そこには、異業種間の垣根を取り払うことで、思いがけない出会いとケミストリーを創出し、互いのインスパイアを促すと同時に、既存の概念にとらわれない協業や資金調達、投資先の発掘などを進め、ビジネスを活性化する狙いがある。事実、これまでにTOAを通して何らかのビジネスマッチングが行われた数は、1万1,945件(2020年6月現在)にのぼることがTOA公式Webサイトに記されている。

そして、TOAの最終ミッションは、TOA共同創設者のニコラス・ヴォイシュニック(Nikolas Woischnik)氏の言葉を借りるなら「地球の未来を今より少しでも明るくすること」にある。TOAはテクノロジーが果たす役割を、人間の暮らしを快適便利にする単なるツールを超えて、生きること、あるいは生命そのものを支えていく鍵として捉えているのだ。

図1

TOA ニコラス・ヴォイシュニック氏

TOAは本拠地ベルリンのほかに「TOAワールドツアー」という派生イベントを世界各国で開催しており、2020年2月26日には、東京で開かれた。
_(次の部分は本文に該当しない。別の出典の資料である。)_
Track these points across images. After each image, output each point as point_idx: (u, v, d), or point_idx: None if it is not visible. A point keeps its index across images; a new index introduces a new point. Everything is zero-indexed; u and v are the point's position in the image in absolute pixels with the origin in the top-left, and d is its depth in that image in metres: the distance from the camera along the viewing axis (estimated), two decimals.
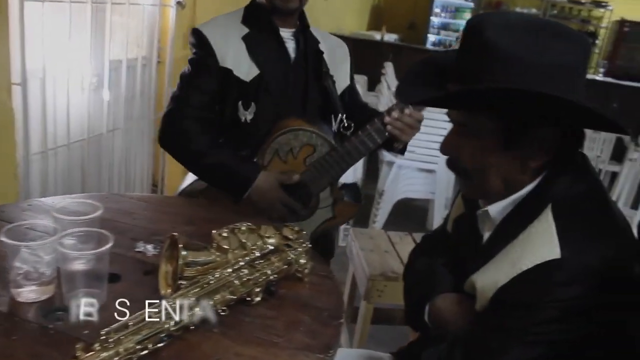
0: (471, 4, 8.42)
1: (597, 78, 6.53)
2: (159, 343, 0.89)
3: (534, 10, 8.17)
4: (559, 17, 8.15)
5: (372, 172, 4.17)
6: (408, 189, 3.53)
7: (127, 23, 3.09)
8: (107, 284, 1.06)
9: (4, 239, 0.98)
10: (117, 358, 0.82)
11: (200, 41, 1.66)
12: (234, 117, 1.68)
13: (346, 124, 1.72)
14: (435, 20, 8.73)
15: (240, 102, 1.66)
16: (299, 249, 1.20)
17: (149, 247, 1.25)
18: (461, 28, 8.63)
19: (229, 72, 1.64)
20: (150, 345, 0.87)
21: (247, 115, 1.67)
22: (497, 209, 1.02)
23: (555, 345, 0.90)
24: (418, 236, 2.44)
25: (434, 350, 1.02)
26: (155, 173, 3.46)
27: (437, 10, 8.69)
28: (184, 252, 1.03)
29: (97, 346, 0.81)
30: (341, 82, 1.80)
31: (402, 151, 1.76)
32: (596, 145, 4.71)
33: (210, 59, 1.64)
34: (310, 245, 1.22)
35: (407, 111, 1.60)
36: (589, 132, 1.03)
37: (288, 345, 0.98)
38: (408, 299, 1.22)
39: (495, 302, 0.95)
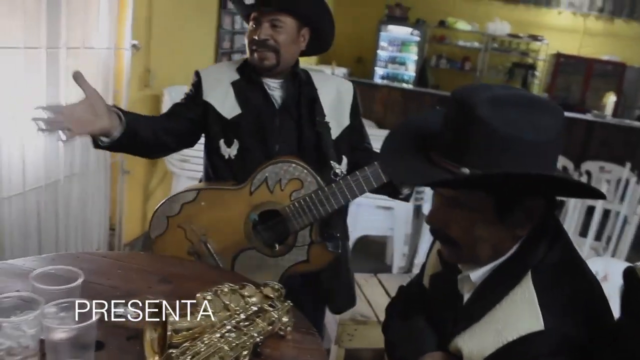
0: (417, 38, 8.66)
1: None
2: None
3: (476, 44, 8.48)
4: (500, 49, 8.47)
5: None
6: (367, 226, 3.58)
7: (82, 67, 3.05)
8: (93, 353, 1.04)
9: None
10: None
11: (195, 79, 1.83)
12: (218, 154, 1.78)
13: (337, 171, 1.74)
14: (382, 54, 8.93)
15: (222, 140, 1.77)
16: (280, 307, 1.21)
17: (128, 310, 1.24)
18: (408, 61, 8.91)
19: (209, 105, 1.78)
20: None
21: (230, 151, 1.76)
22: (478, 274, 1.07)
23: None
24: (383, 277, 2.49)
25: None
26: (113, 217, 3.41)
27: (383, 44, 8.90)
28: (172, 319, 1.03)
29: None
30: (342, 121, 1.84)
31: (407, 198, 1.82)
32: None
33: (197, 93, 1.80)
34: (291, 304, 1.24)
35: None
36: None
37: None
38: (393, 356, 1.24)
39: None
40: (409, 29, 8.68)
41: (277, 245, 1.74)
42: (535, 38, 8.35)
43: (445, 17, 8.60)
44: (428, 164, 1.01)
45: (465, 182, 0.98)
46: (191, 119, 1.79)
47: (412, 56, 8.80)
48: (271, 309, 1.19)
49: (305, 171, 1.70)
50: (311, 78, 1.85)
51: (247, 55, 1.78)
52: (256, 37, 1.71)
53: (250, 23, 1.75)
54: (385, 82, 8.79)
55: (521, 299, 0.98)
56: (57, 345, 1.02)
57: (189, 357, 0.98)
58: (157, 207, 1.79)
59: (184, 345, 1.03)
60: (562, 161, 5.40)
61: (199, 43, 4.50)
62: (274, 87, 1.81)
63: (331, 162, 1.75)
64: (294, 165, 1.70)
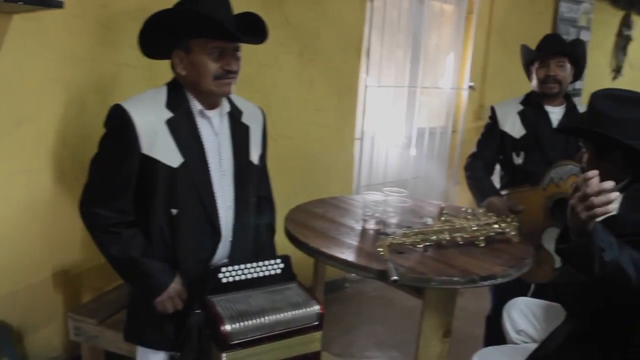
0: None
1: None
2: (427, 243, 1.90)
3: None
4: None
5: None
6: None
7: (431, 101, 4.26)
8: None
9: (366, 196, 2.12)
10: (407, 242, 1.85)
11: (491, 113, 2.80)
12: (510, 162, 2.71)
13: None
14: None
15: (513, 153, 2.68)
16: (511, 225, 2.08)
17: (428, 219, 2.26)
18: None
19: (504, 132, 2.72)
20: (422, 244, 1.88)
21: (518, 160, 2.67)
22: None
23: None
24: None
25: None
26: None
27: None
28: (445, 212, 2.02)
29: (401, 235, 1.85)
30: None
31: None
32: None
33: (494, 124, 2.77)
34: (518, 224, 2.09)
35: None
36: None
37: (494, 261, 1.87)
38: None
39: None
40: None
41: None
42: None
43: None
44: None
45: (578, 131, 1.82)
46: (495, 147, 2.75)
47: None
48: (504, 224, 2.07)
49: (577, 168, 2.45)
50: (576, 105, 2.65)
51: (536, 87, 2.67)
52: (549, 74, 2.60)
53: (537, 65, 2.66)
54: None
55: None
56: (390, 224, 2.11)
57: (448, 224, 1.95)
58: None
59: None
60: None
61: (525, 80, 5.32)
62: (552, 112, 2.67)
63: None
64: (570, 165, 2.47)
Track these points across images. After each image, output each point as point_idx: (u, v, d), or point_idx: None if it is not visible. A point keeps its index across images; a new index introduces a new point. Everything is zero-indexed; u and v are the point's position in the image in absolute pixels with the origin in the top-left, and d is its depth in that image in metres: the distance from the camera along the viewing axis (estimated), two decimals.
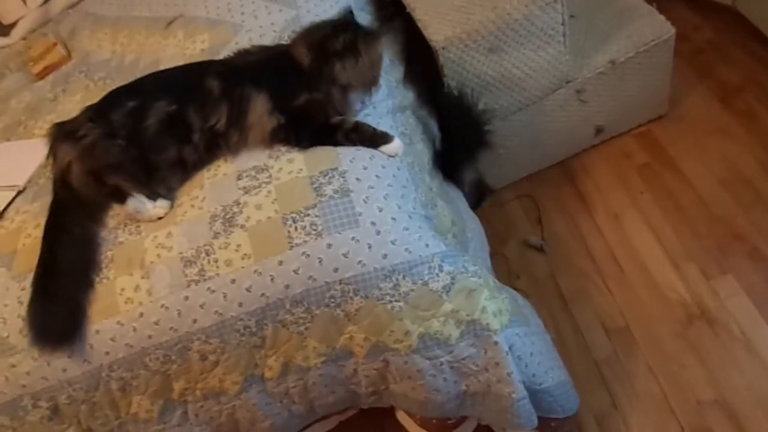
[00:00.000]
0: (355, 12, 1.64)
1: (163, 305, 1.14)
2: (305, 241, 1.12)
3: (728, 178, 1.86)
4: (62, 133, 1.24)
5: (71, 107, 1.63)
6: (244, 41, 1.51)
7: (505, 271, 1.92)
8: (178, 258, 1.16)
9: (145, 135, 1.21)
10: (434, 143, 1.65)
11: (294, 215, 1.15)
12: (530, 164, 2.05)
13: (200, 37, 1.57)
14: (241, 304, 1.13)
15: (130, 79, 1.59)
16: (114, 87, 1.63)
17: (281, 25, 1.53)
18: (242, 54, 1.31)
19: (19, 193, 1.46)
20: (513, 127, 1.83)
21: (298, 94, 1.24)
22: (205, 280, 1.14)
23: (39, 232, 1.24)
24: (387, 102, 1.41)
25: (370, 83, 1.31)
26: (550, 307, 1.82)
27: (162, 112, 1.22)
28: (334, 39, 1.25)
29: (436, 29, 1.57)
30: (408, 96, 1.62)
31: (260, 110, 1.23)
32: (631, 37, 1.79)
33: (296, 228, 1.13)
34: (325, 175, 1.19)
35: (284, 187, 1.19)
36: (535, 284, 1.88)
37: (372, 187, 1.18)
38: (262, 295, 1.13)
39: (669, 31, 1.77)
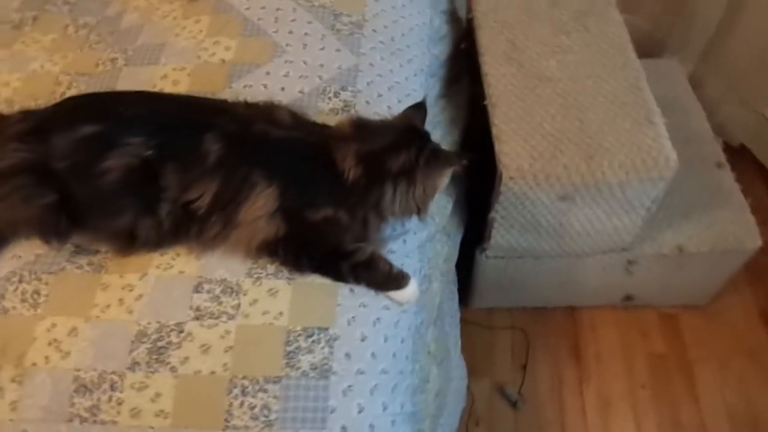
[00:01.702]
0: (425, 78, 1.31)
1: (24, 431, 0.81)
2: (248, 428, 0.81)
3: (739, 416, 1.63)
4: None
5: (33, 53, 1.23)
6: (278, 74, 1.14)
7: (467, 409, 1.66)
8: (71, 374, 0.83)
9: (98, 183, 0.85)
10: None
11: (246, 383, 0.82)
12: (540, 299, 1.77)
13: (227, 41, 1.18)
14: None
15: (118, 49, 1.21)
16: (98, 47, 1.26)
17: (332, 72, 1.16)
18: (268, 116, 0.94)
19: None
20: (541, 266, 1.54)
21: (319, 206, 0.90)
22: (95, 422, 0.81)
23: None
24: (421, 234, 1.09)
25: (412, 213, 0.98)
26: None
27: (133, 155, 0.86)
28: (394, 155, 0.91)
29: (511, 151, 1.24)
30: (445, 210, 1.30)
31: (261, 208, 0.88)
32: (711, 229, 1.51)
33: (242, 404, 0.81)
34: (308, 335, 0.87)
35: (250, 332, 0.86)
36: None
37: (362, 373, 0.87)
38: None
39: (755, 243, 1.50)
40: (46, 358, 0.84)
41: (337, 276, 0.92)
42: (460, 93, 1.56)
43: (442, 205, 1.28)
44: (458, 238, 1.47)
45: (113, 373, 0.83)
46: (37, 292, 0.89)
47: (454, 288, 1.51)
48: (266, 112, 0.95)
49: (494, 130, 1.29)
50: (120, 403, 0.81)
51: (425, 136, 0.98)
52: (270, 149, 0.91)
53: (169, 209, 0.88)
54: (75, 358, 0.84)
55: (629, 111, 1.29)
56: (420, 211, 0.97)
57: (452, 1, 1.63)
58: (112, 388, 0.82)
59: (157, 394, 0.81)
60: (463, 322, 1.76)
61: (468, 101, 1.59)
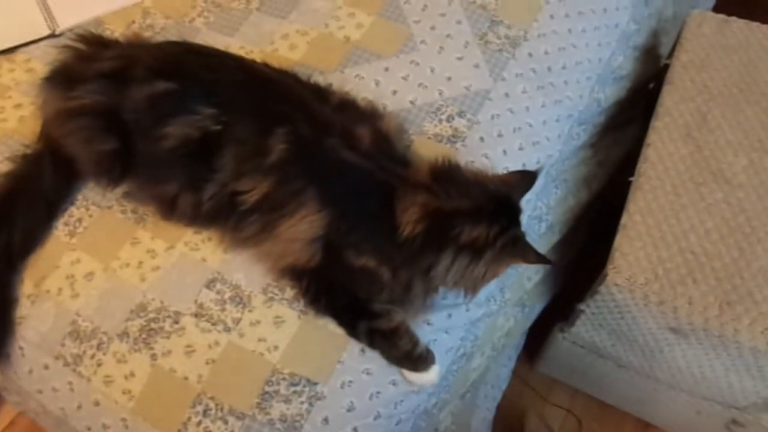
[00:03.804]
0: (570, 126, 1.08)
1: (20, 347, 0.85)
2: None
3: None
4: (59, 77, 0.86)
5: None
6: (397, 73, 1.00)
7: None
8: (72, 316, 0.84)
9: (155, 146, 0.81)
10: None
11: (211, 404, 0.77)
12: (612, 399, 1.52)
13: (362, 16, 1.04)
14: (88, 428, 0.82)
15: None
16: None
17: (457, 90, 0.98)
18: (347, 131, 0.82)
19: (53, 36, 1.11)
20: (623, 375, 1.29)
21: (362, 252, 0.78)
22: (73, 371, 0.82)
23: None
24: (475, 311, 0.93)
25: (462, 290, 0.82)
26: None
27: (197, 126, 0.80)
28: (468, 224, 0.75)
29: (631, 253, 0.98)
30: (527, 283, 1.11)
31: (302, 231, 0.78)
32: None
33: (200, 423, 0.76)
34: (293, 383, 0.78)
35: (237, 354, 0.79)
36: None
37: None
38: None
39: None
40: (60, 290, 0.85)
41: (352, 332, 0.81)
42: (614, 146, 1.29)
43: (526, 276, 1.09)
44: (538, 308, 1.27)
45: (104, 333, 0.82)
46: (80, 220, 0.90)
47: (514, 355, 1.34)
48: (350, 124, 0.83)
49: (624, 218, 1.04)
50: (99, 364, 0.81)
51: (516, 216, 0.80)
52: (333, 172, 0.79)
53: (214, 192, 0.82)
54: (81, 302, 0.84)
55: None
56: (469, 292, 0.81)
57: (655, 36, 1.32)
58: (99, 347, 0.82)
59: (132, 374, 0.80)
60: (520, 380, 1.59)
61: (621, 157, 1.32)
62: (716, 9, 1.69)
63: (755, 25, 1.23)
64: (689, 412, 1.29)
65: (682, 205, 1.04)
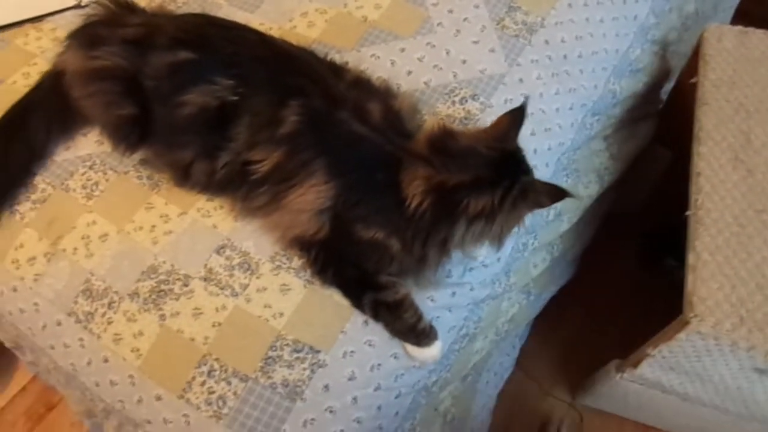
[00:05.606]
0: (584, 116, 1.08)
1: (35, 303, 0.88)
2: (198, 408, 0.78)
3: None
4: (84, 36, 0.88)
5: None
6: (413, 54, 1.01)
7: None
8: (85, 275, 0.86)
9: (173, 113, 0.83)
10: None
11: (216, 366, 0.79)
12: (669, 426, 1.39)
13: None
14: (97, 384, 0.85)
15: None
16: None
17: (472, 73, 0.99)
18: (359, 105, 0.83)
19: (79, 6, 1.14)
20: (685, 408, 1.19)
21: (371, 224, 0.79)
22: (85, 328, 0.84)
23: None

そのときのテーマは「LIFETECH(ライフテック)」であり、多彩な登壇者のラインナップとあわせて、まさに、TOAの真髄が浮かび上がるカンファレンスとなった。

クラウドで管理するモジュラー型室内農場

たとえば、“都市の野菜工場”infarmのCEO エレズ・ガロンスカ(Erez Galonska)氏は、クラウド上でAIが光や空調、栄養補給を自動管理し、サラダ野菜やハーブ野菜を育てる、自社の都市型農業プラットフォームについて説明を行った。人口が密集する街中のスーパーマーケットにも設置できるコンパクトなモジュラー型の室内農場は、新鮮な野菜を移動コストなしで供給する究極の地産地消を実現すると語る。また、同じ量の野菜を農地で栽培するのに比べ、2,600万リットル以上の水と、約3万6,000平方メートルの土地がセーブでき、かつ必要な量だけを生産することでフードロスの改善にもつながる。